THE
POPULAR SCIENCE
MONTHLY
MAY, 1904
THE DEVELOPMENT OF A NEW METHOD OF RESEARCH.[1] |
By Professor GEORGE E. HALE,
DIRECTOR OF THE YERKES OBSERVATORY, UNIVERSITY OF CHICAGO.
IN the fruitful field of astrophysical research there are few opportunities for advance so promising as those afforded by the study of the sun. As the central body of the solar system, maintaining the planets in their orbits by the power of its attraction, and supplying light and heat to the inhabitants of the earth through its radiation, the sun is an object of special interest to every student of nature. Its appeal to the imagination may be said to be threefold in character. In the first place, because of the extraordinary nature of the phenomena on its surface, and the stupendous scale of the eruptive disturbances, which are becoming more and more frequent in the present period of solar activity, the study of the sun for the purpose of gaining an understanding of its structure is in itself a sufficiently attractive object. To some, however, whose interests are aroused more particularly by the problems of chemistry and physics than by those of astronomy, this aspect of solar research may not possess special interest.
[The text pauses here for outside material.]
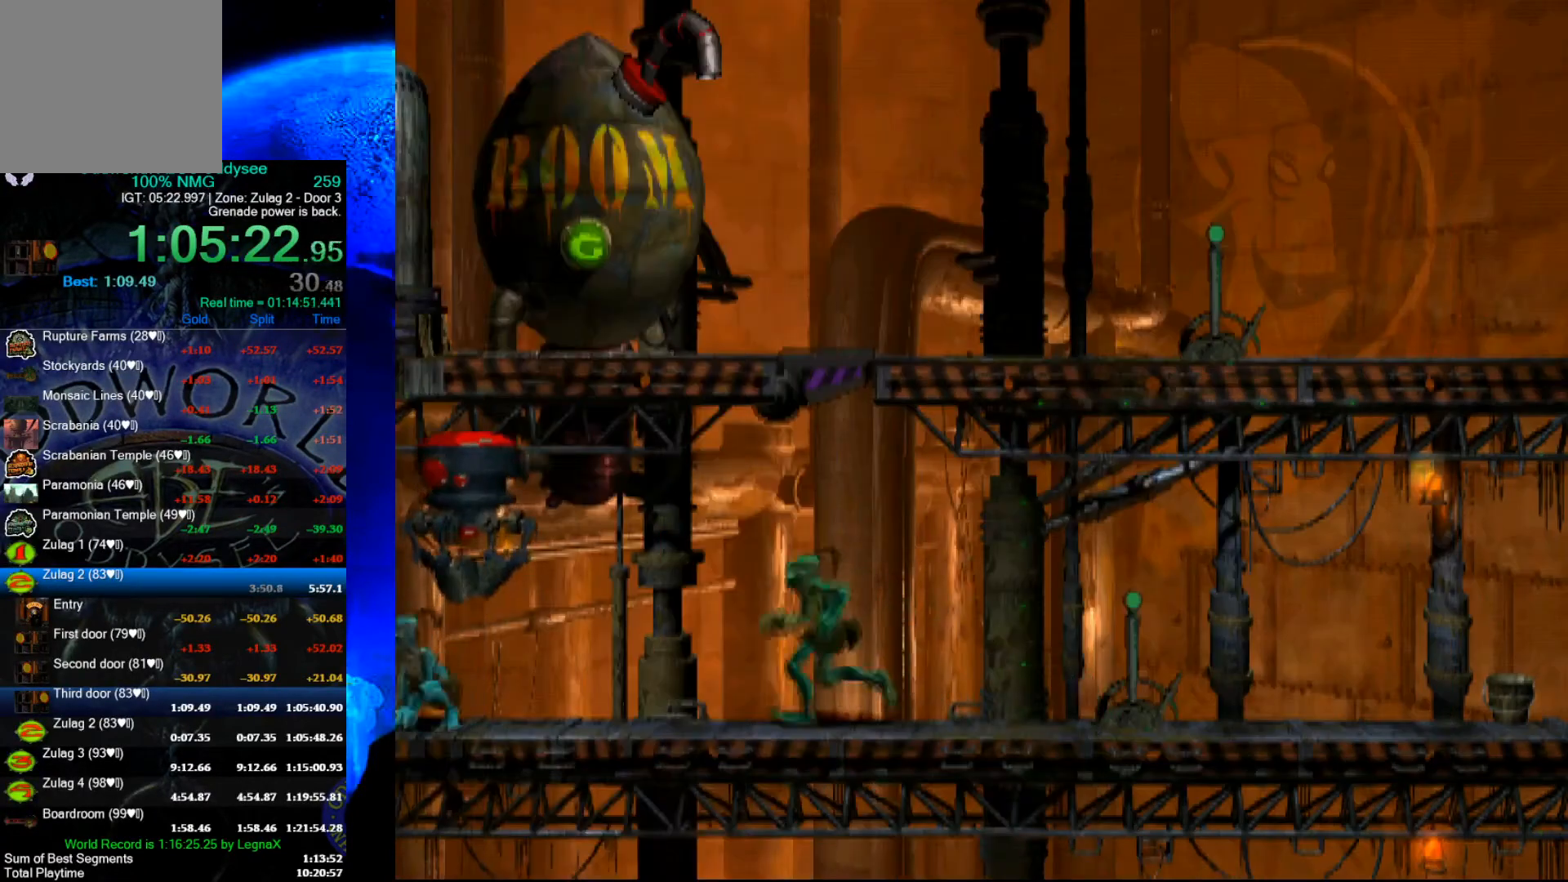
{"buttons": ["B"], "left_stick": "left", "events": [[200, "B", "down"], [333, "left_stick", "left"]]}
But through the development of astrophysical methods, it is precisely to the physicist and the chemist that the sun should make a special appeal. For the solar observer may be the spectator of physical and chemical experiments on a scale far transcending any that can ever be performed in the laboratory. In this enormous crucible, heated to temperatures greatly exceeding those attainable by artificial means, immense masses of luminous vapor, including most of the elements known on the earth and many not yet discovered here, may be seen
- ↑ Address delivered on November 23, 1903, before the University of Chicago Chapter of the Society of Sigma Xi.